Originally posted by Ste2652
It doesn't.

- Nor for me, works fine.

Originally posted by Ste2652
Cynicism itself isn't destroying democracy. It's an essential ingredient, in fact. But excessive cynicism, which seems to be rife in the UK, is the big problem.

- I agree if by "excessive cycnicism" you mean a wholly selective and one-dimensional view of events that is only prepared to use every negative point available and willfully ignore all and any of the positive - and/or use glorious 20/20 hindsight to paint every decision ever made as 100% knowingly & utterly wrong; or even better 'evil'.

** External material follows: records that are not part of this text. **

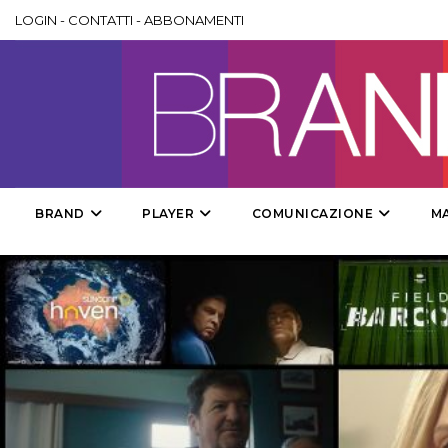
LOGIN
-
CONTATTI
-
ABBONAMENTI
BRAND
PLAYER
COMUNICAZIONE
M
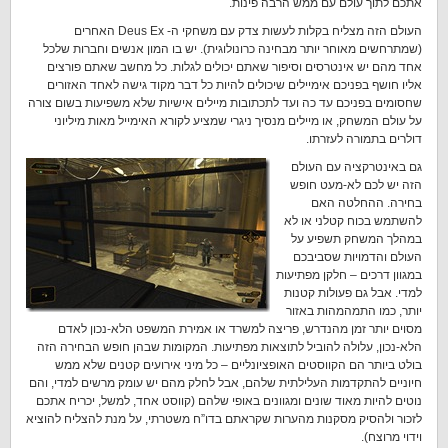
אתכם לתוך עולם עם ממש הרבה פינות.
העולם הזה מצליח בקלות לעשות צדק עם משחקי ה- Deus Ex האחרים
(שמתרחשים מאוחר יותר מבחינה כרונולוגית). יש בו המון אנשים וחברות שלכל
אחד מהם יש אינטרסים וסיפור שאתם יכולים לגלות. כל מחשב שאתם פורצים
אליו חושף בפניכם אימיילים שיכולים להיות כל דבר מקוד גישה לאחד האזורים
שחסומים בפניכם עד כה ועד לתכתובות מיילים אישיות שלא משפיעות בשום צורה
על עולם המשחק, או מיילים מנסיך ניגרי שמציע לקורא האימייל מאות מיליוני
דולרים בתמורה לעזרתו.
גם באינטרקציה עם העולם
הזה יש לכם לא-מעט חופש
בחירה. ההחלטה האם
להשתמש בכוח קטלני או לא
במהלך המשחק תשפיע על
העולם והדמויות שסביבכם
במגוון דרכים – חלקן מפתיעות
למדי. אבל גם פעולות קטנות
יותר, כמו התמהמהות באזור
מסוים יותר זמן מהנדרש, פריצה למשרד או אמירת המשפט הלא-נכון לאדם
הלא-נכון, עלולה להוביל לתוצאות מפתיעות. המקומות שבהן חופש הבחירה הזה
בולט ביותר הם הקווסטים האופציונליים – כל מיני אירועים קטנים שלא ממש
חיוניים להתקדמות העלילתית שלהם, אבל לחלק מהם יש עומק מרשים למדי, והם
נוטים להיות מאוד שונים ומגוונים באופי שלהם (קווסט אחד, למשל, יכריח אתכם
לזכור ולהסיק מסקנות מהערות שקראתם בדו”ח משטרתי, על מנת להצליח להוציא
וידוי מרוצח).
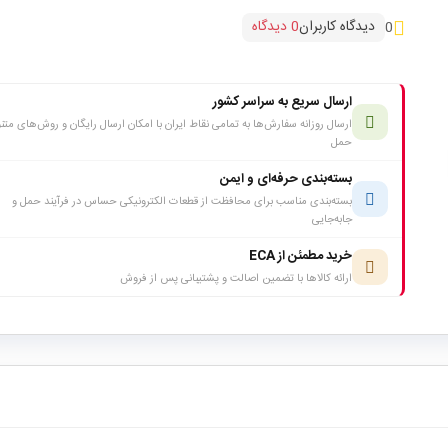
دیدگاه کاربران
0 دیدگاه
0
ارسال سریع به سراسر کشور
ارسال روزانه سفارش‌ها به تمامی نقاط ایران با امکان ارسال رایگان و روش‌های متن
حمل
بسته‌بندی حرفه‌ای و ایمن
بسته‌بندی مناسب برای محافظت از قطعات الکترونیکی حساس در فرآیند حمل و
جابه‌جایی
خرید مطمئن از ECA
ارائه کالاها با تضمین اصالت و پشتیبانی پس از فروش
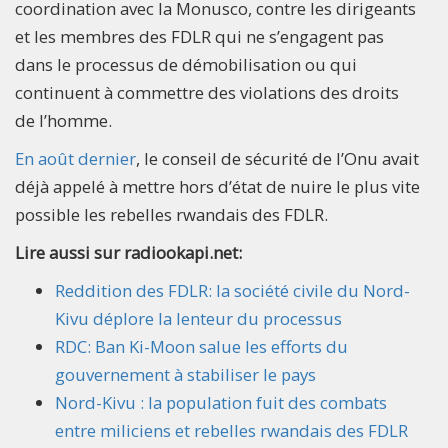
coordination avec la Monusco, contre les dirigeants
et les membres des FDLR qui ne s’engagent pas
dans le processus de démobilisation ou qui
continuent à commettre des violations des droits
de l’homme.
En août dernier
, le conseil de sécurité de l’Onu avait
déjà appelé à mettre hors d’état de nuire le plus vite
possible les rebelles rwandais des FDLR.
Lire aussi sur radiookapi.net:
Reddition des FDLR: la société civile du Nord-
Kivu déplore la lenteur du processus
RDC: Ban Ki-Moon salue les efforts du
gouvernement à stabiliser le pays
Nord-Kivu : la population fuit des combats
entre miliciens et rebelles rwandais des FDLR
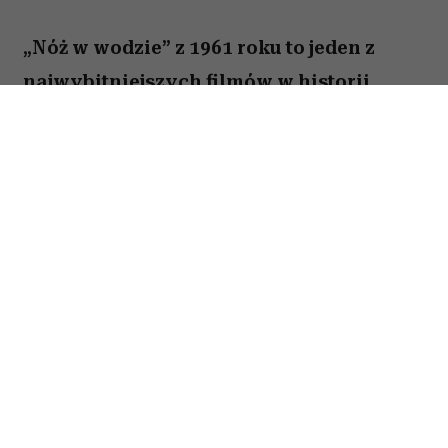
„Nóż w wodzie” z 1961 roku to jeden z
najwybitniejszych filmów w historii
polskiej kinematografii. Psychologiczny
dramat z Leonem Niemczykiem zdobył
międzynarodowe uznanie i przyniósł
Polsce pierwszą nominację do Oscara w
kategorii najlepszego filmu
nieanglojęzycznego. Choć jego reżyser,
Roman Polański, od lat budzi
kontrowersje, samo dzieło pozostaje
klasyką kina i pozycją obowiązkową dla
każdego miłośnika polskich filmów.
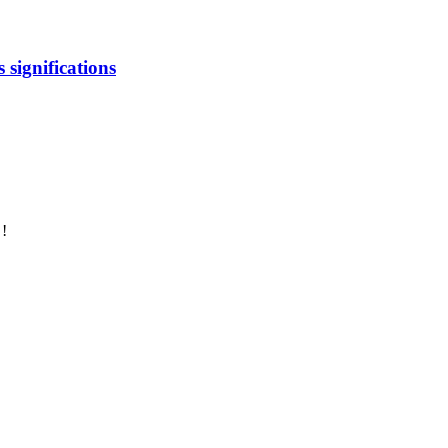
s significations
 !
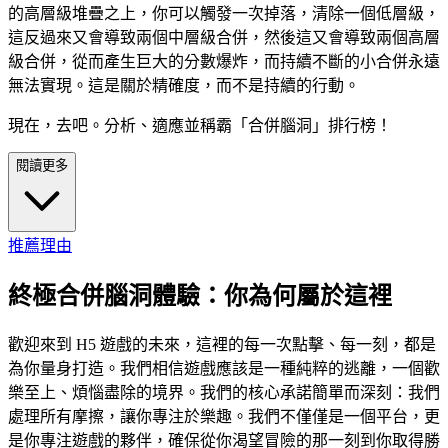
的高層級堆疊之上，你可以觸發一次掉落，清除一個低層級，
這反過來又會導致兩個中層級合併，然後這又會導致兩個高層
級合併，從而產生巨大的分數爆炸，而持續不斷的小合併永遠
無法實現。這是關於精確度，而不是持續的行動。
現在，去吧。分析、適應並稱霸「合併腦洞」排行榜！
閱讀更多
推薦理由
終極合併腦洞體驗：你為何屬於這裡
歡迎來到 H5 遊戲的未來，這裡的每一次點擊、每一刻，都是
為你量身打造。我們相信遊戲應該是一種純粹的逃離，一個歡
樂至上、煩惱盡除的境界。我們的核心承諾簡單而深刻：我們
處理所有摩擦，讓你專注於樂趣。我們不僅僅是一個平台，更
是你專注遊戲的夥伴，確保從你渴望冒險的那一刻到你取得勝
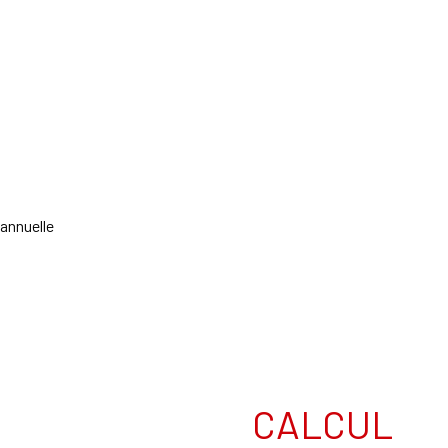
 annuelle
CALCUL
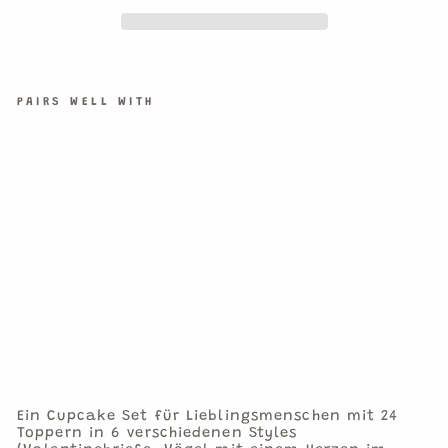
PAIRS WELL WITH
LO
VE
BI
RD
CU
PC
AK
E
SE
T
€15,90
1
Cupcake
Set
Ein Cupcake Set für Lieblingsmenschen mit 24
Toppern in 6 verschiedenen Styles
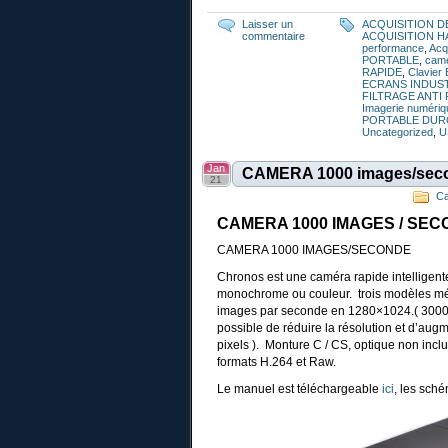
Laisser un
ACQUISITION D
commentaire
ACQUISITION H
performance
,
Acq
PORTABLE
,
cam
RAPIDE
,
Clavier
ECRANS INDUS
FILTRAGE ANTI
Imagerie numériq
PORTABLE DUR
Uncategorized
,
U
Jan
CAMERA 1000 images/sec
21
C
CAMERA 1000 IMAGES / SE
CAMERA 1000 IMAGES/SECONDE
Chronos est une caméra rapide intelligen
monochrome ou couleur. trois modèles mém
images par seconde en 1280×1024.( 3000 i
possible de réduire la résolution et d’au
pixels ). Monture C / CS, optique non incl
formats H.264 et Raw.
Le manuel est téléchargeable
ici
, les sch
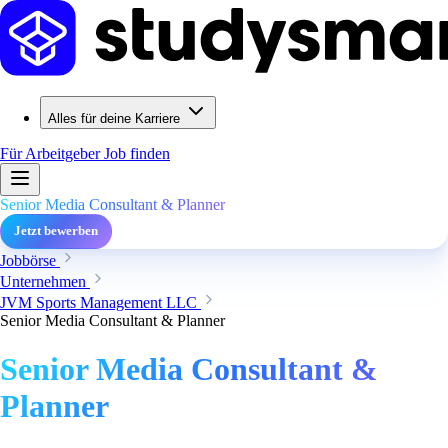
Alles für deine Karriere
Für Arbeitgeber
Job finden
Senior Media Consultant & Planner
Jetzt bewerben
Jobbörse
Unternehmen
JVM Sports Management LLC
Senior Media Consultant & Planner
Senior Media Consultant &
Planner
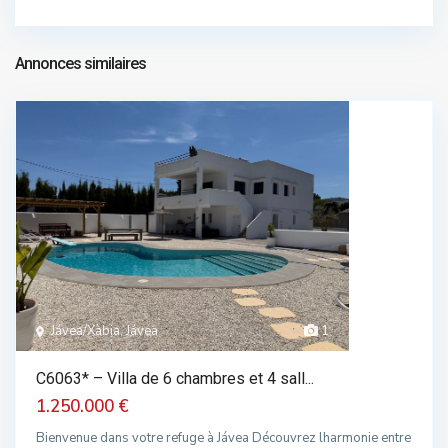
chalet dans vente
695.000 €
Annonces similaires
Jávea/Xàbia, Jávea
1
C6063* – Villa de 6 chambres et 4 sall...
1.250.000 €
Bienvenue dans votre refuge à Jávea Découvrez lharmonie entre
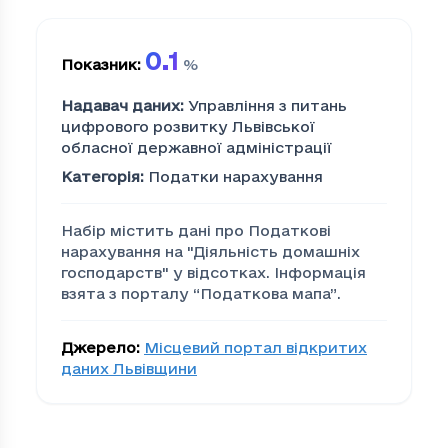
0.1
Показник
:
%
Надавач даних
:
Управління з питань
цифрового розвитку Львівської
обласної державної адміністрації
Категорія
:
Податки нарахування
Набір містить дані про Податкові
нарахування на "Дiяльнiсть домашнiх
господарств" у відсотках. Інформація
взята з порталу “Податкова мапа”.
Джерело
:
Місцевий портал відкритих
даних Львівщини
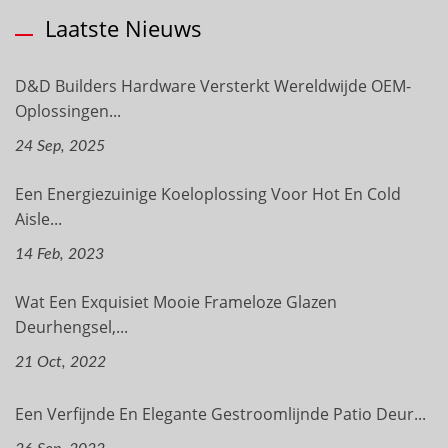
Laatste Nieuws
D&D Builders Hardware Versterkt Wereldwijde OEM-
Oplossingen...
24 Sep, 2025
Een Energiezuinige Koeloplossing Voor Hot En Cold
Aisle...
14 Feb, 2023
Wat Een Exquisiet Mooie Frameloze Glazen
Deurhengsel,...
21 Oct, 2022
Een Verfijnde En Elegante Gestroomlijnde Patio Deur...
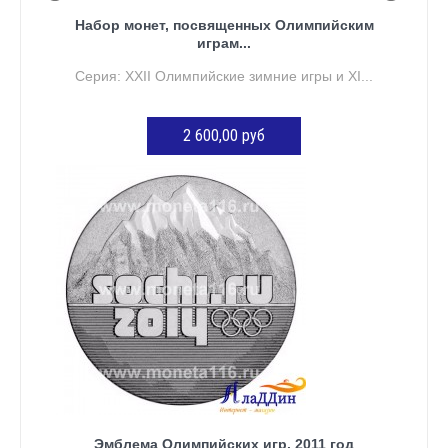
Набор монет, посвященных Олимпийским
играм...
Серия: XXII Олимпийские зимние игры и XI...
2 600,00 руб
ДОБАВИТЬ В КОРЗИНУ
Эмблема Олимпийских игр. 2011 год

posted on Jun, 29 2007 @ 04:13 AM
Originally posted by Sminkeypinky
I agree if by "excessive cycnicism" you mean a wholly selective and one-dimensional view of events that is only prepared to use every negative point available and willfully ignore all and any of the positive –

It’s called propaganda. Whilst it doesn’t do much good for democracy in itself it can do whenever both sides play at it simultaneously. In fact this can be one of the best ways of finding the truth and unknowns, this applies to historians as much as someone lucky enough to read two politically opposed newspapers in one day. Propaganda is about as old as literature, the traditional way of dealing with it is to let people make up their own minds and hope it will balance out.